Exercise instructions:
Below are some records; return all of them exactly as they are.

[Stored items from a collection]
● ● ●

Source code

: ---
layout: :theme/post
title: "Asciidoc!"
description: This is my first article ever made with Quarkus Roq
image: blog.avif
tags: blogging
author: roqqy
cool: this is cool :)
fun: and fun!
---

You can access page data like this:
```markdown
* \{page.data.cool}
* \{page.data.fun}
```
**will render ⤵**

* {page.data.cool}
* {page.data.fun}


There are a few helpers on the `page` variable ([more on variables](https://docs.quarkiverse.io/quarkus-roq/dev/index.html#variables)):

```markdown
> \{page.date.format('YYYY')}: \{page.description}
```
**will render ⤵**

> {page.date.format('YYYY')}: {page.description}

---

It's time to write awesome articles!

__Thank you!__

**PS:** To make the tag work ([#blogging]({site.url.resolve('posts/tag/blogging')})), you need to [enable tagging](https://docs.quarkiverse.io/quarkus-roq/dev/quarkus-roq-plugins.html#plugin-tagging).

● ● ●

Answer for this exercise:
Source code

: ---
layout: :theme/post
title: "Asciidoc!"
description: This is my first article ever made with Quarkus Roq
image: blog.avif
tags: blogging
author: roqqy
cool: this is cool :)
fun: and fun!
---

You can access page data like this:
```markdown
* \{page.data.cool}
* \{page.data.fun}
```
**will render ⤵**

* {page.data.cool}
* {page.data.fun}


There are a few helpers on the `page` variable ([more on variables](https://docs.quarkiverse.io/quarkus-roq/dev/index.html#variables)):

```markdown
> \{page.date.format('YYYY')}: \{page.description}
```
**will render ⤵**

> {page.date.format('YYYY')}: {page.description}

---

It's time to write awesome articles!

__Thank you!__

**PS:** To make the tag work ([#blogging]({site.url.resolve('posts/tag/blogging')})), you need to [enable tagging](https://docs.quarkiverse.io/quarkus-roq/dev/quarkus-roq-plugins.html#plugin-tagging).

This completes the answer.